## Records to use

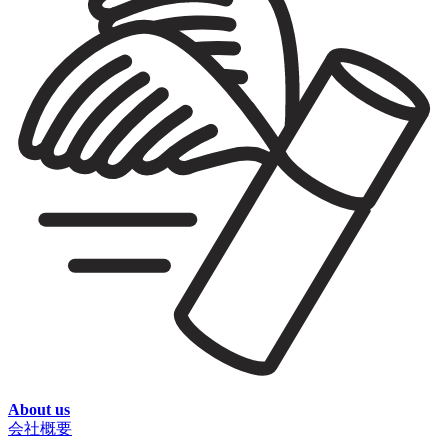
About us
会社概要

--

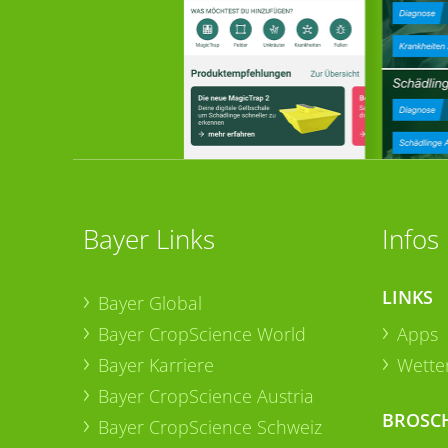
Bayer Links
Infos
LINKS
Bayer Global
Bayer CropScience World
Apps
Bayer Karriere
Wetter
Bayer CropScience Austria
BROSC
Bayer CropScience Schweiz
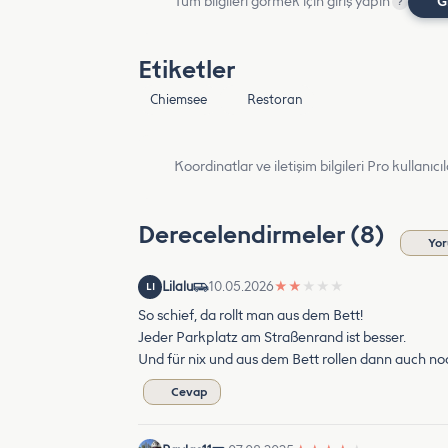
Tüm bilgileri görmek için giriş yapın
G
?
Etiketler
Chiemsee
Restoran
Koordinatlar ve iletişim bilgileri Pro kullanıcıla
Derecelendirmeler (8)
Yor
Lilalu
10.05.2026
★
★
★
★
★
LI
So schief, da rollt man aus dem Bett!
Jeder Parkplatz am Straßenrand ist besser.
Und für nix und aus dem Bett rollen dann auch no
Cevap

## What needs to be done
Quote the lines of the records from the line containing "Tüm bilgileri görmek için giriş yapın" up to and including the line containing "Jeder Parkplatz am Straßenrand ist besser.".

## Result of the exercise
Tüm bilgileri görmek için giriş yapın
G
?
Etiketler
Chiemsee
Restoran
Koordinatlar ve iletişim bilgileri Pro kullanıcıla
Derecelendirmeler (8)
Yor
Lilalu
10.05.2026
★
★
★
★
★
LI
So schief, da rollt man aus dem Bett!
Jeder Parkplatz am Straßenrand ist besser.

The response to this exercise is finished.